A striking aspect of the BJP President's
visit was his inability for significant dialogue with major opposition
leaders. Former Prime Ministers Nawaz Sharif and Benazir Bhutto live abroad,
and a strictly pre-planned itinerary would have deprived him of valuable
inputs from ordinary Sindhis who could speak to him in his mother tongue.
He thus got no first hand feedback from troubled provinces like Baluchistan,
much less aggrieved minority groups.
The issue of Mr. Jinnah, too, can
hardly be settled in the simplistic terms attributed to the deceased head
of the Ramakrishna Mission, whose organization was closed down despite
Quaid-i-Azam's 'secular' speech. Although westernized in many respects,
Mr. Jinnah was sufficiently Islamic to resist the notion of a popular democracy
in which Muslims would submit to Hindu leaders. His personal culpability
for the horrors of 16 August 1946, which forced Partition, cannot be undone
by a solitary speech in the Pakistani Constituent Assembly. The speech
may have been an attempt to woo the international community on behalf of
his fledgling and bankrupt nation; it could equally have been a belated
recognition that those populating the nation he created were not the same
as those who fought for it. The fate of the Mohajir (refugee) community
is too well known to need recapitulation.
An equally enduring legacy of Mr.
Jinnah is the problem of Jammu & Kashmir. We normally blame Pt. Jawaharlal
Nehru for being bamboozled by Lord Mountbatten and taking the issue to
the UN when the Indian Army was on the verge of reclaiming all territory.
This is true. But the architect of this crisis was Mr. Jinnah who, disregarding
his quest for a secular country as enunciated to the Constituent Assembly,
was determined to wrestle this Muslim-majority region from 'Hindu' India.
This is the genesis of the Kashmir
problem, and the Pakistani perspective on the state remains unchanged to
this day. For Pakistan a solution acceptable to the people of J&K means
that the Muslim majority must be allowed to bring the region into Pakistan.
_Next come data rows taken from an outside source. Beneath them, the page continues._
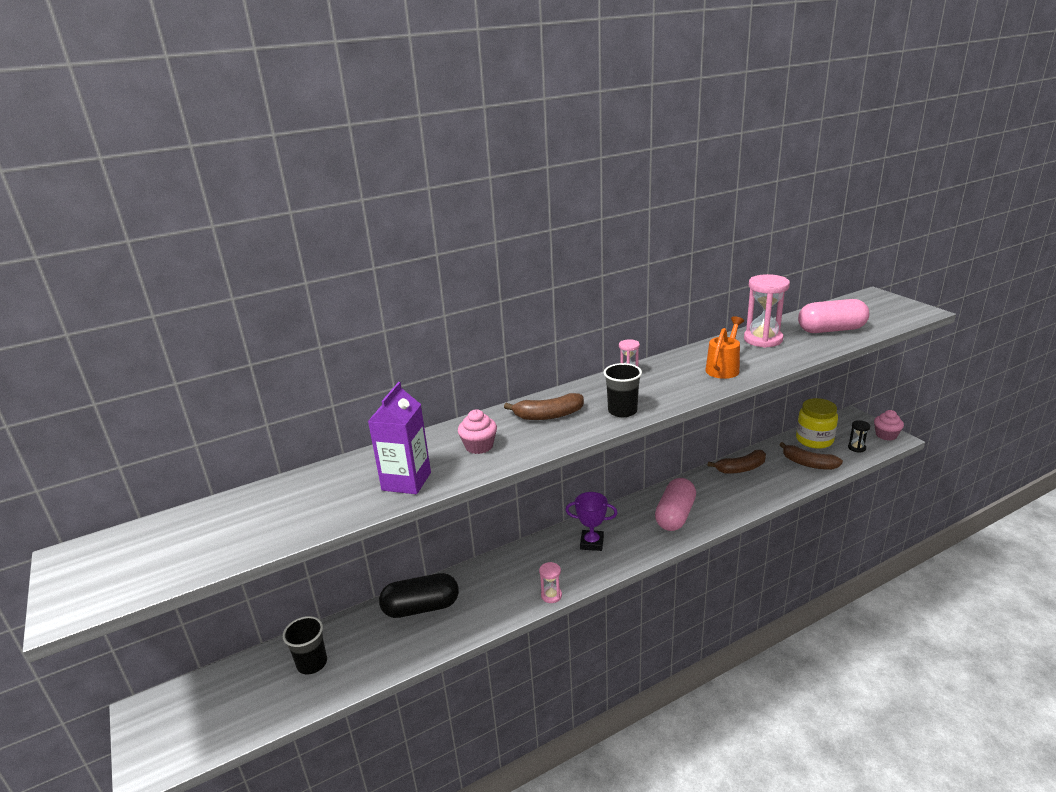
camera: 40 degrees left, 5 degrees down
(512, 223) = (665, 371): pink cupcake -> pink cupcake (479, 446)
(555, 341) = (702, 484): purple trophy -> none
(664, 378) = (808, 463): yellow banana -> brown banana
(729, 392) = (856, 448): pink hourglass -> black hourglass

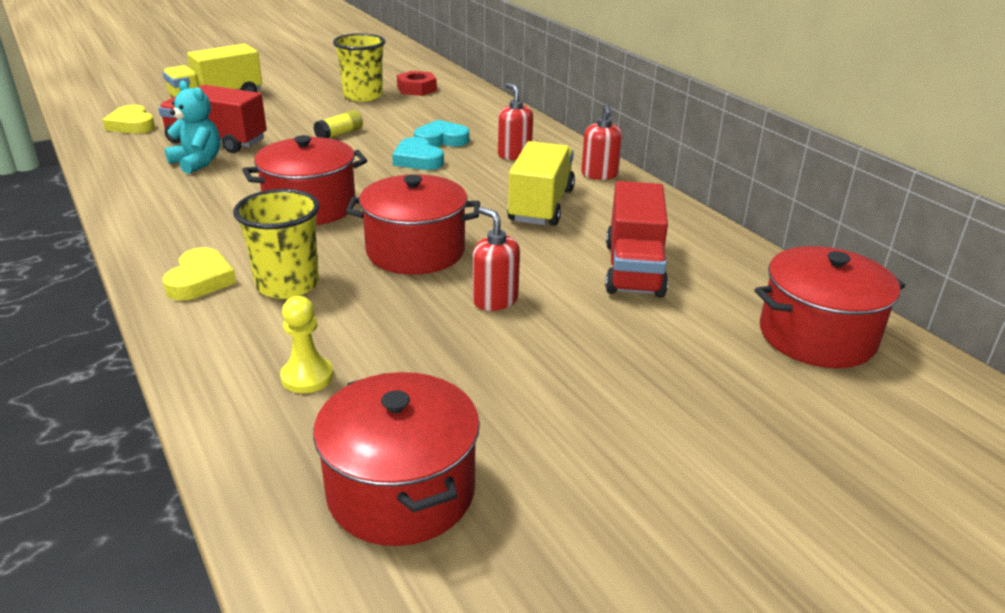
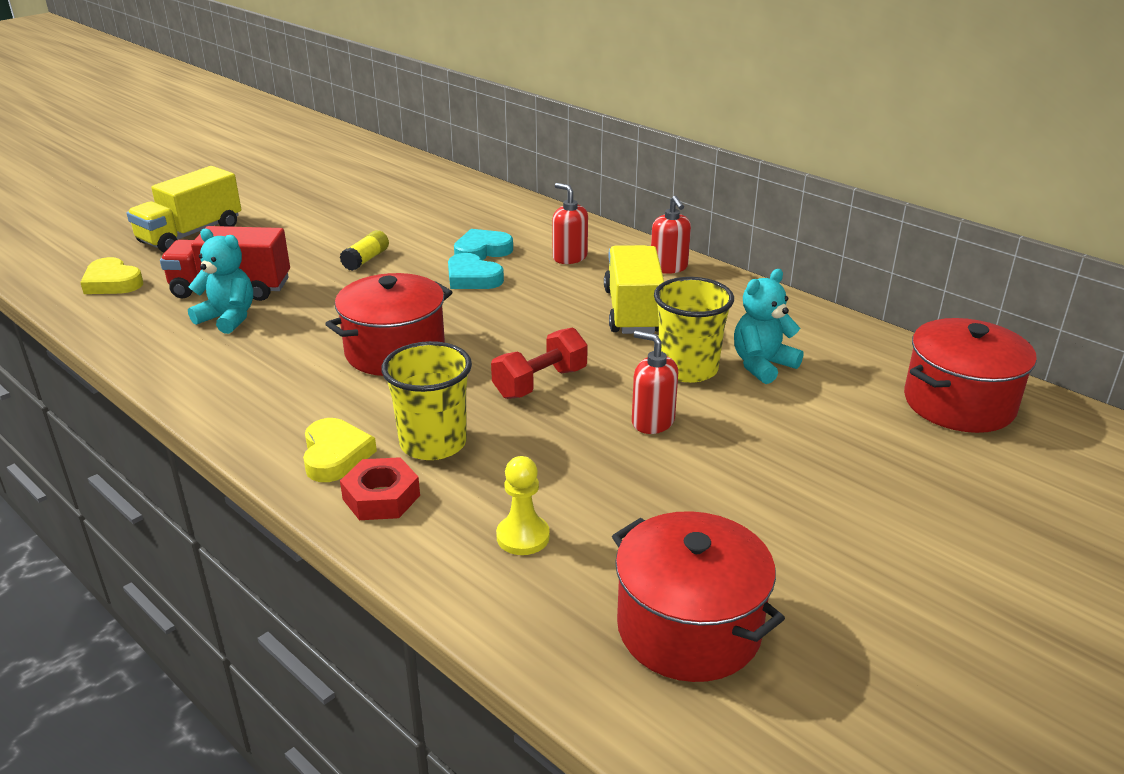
camera: 15 degrees left, 0 degrees up
(363, 96) = (359, 209): yellow cup -> yellow cup (688, 369)
(415, 251) = (540, 383): red pot -> red dumbbell
(417, 89) = (414, 192): red nut -> red nut (381, 497)
(633, 269) = (762, 365): red truck -> turquoise teddy bear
The Indian position, as articulated by Parliament and recently by K.S.
Sudarshanji in his famous Walk the Talk interview, is that J&K is an
irrevocable part of India and only the return of Pak-Occupied Kashmir remains
on the agenda.
It bears mentioning that the Hurriyat
delegation arrived in Pakistan while the BJP leader was there, and Gen.
Musharraf scored a propaganda point by saying that their arrival without
Indian passports proved that Kashmir was disputed territory. Unfortunately,
the former Deputy Prime Minister did not demur. It is now imperative that
the BJP clarify if the party stands by Sudarshanji's views or accepts Mr.
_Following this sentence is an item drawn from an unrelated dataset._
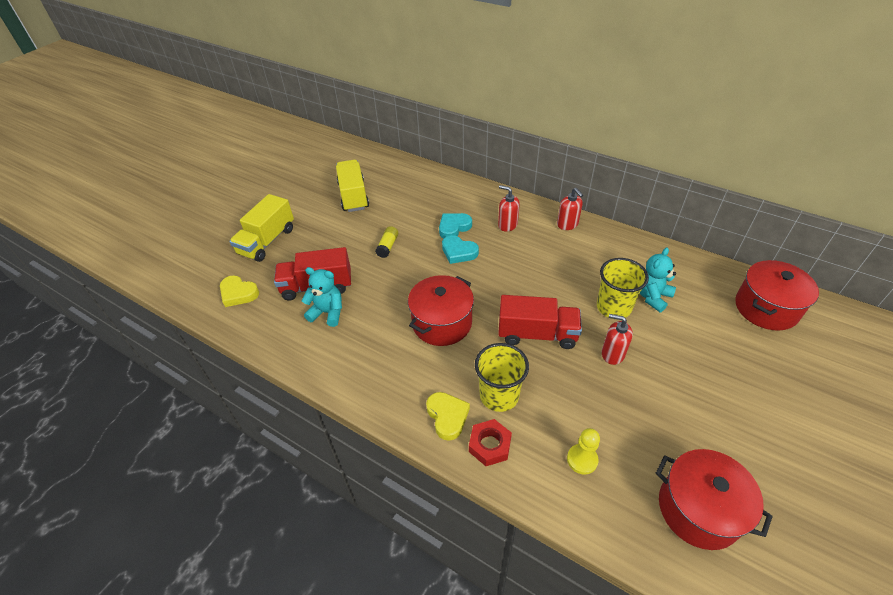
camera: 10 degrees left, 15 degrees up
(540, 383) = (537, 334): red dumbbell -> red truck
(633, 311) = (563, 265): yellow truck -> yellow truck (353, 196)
Advani's statement that a solution must be acceptable to all communities
- Muslims, Hindus, Buddhists and migrant Kashmiri Pandits. This is urgent
as there is some confusion whether talk about the unalterable reality of
history and two separate sovereign nations implies that India is ready
to give up PoK.
Actually, the trip was ill-fated
because neither the BJP nor RSS leadership was taken into confidence regarding
the proposed visit to Jinnah's mausoleum. The inauguration of the restoration
of the historic Katasraj temple turned out to be a trap by the savvy Pakistanis
to moot the idea that Gen. Musharraf be invited to inaugurate a mosque
in India. They meant, of course, the Babri non-mosque, an issue on which
the BJP leader was already disarmed, having called its removal the saddest
day of his life.
Pakistan thus got away with the
claim to be the leader of the Muslims of the sub-continent, while Hindus
were rendered leaderless. In the past, the Congress party strenuously resisted
this contention, but there has been a subtle change after the ascent of
Ms. Sonia Gandhi, as witnessed in her failure to resist a Jamiat-e-Ulema-e-Hind
demand for communal reservations in Parliament.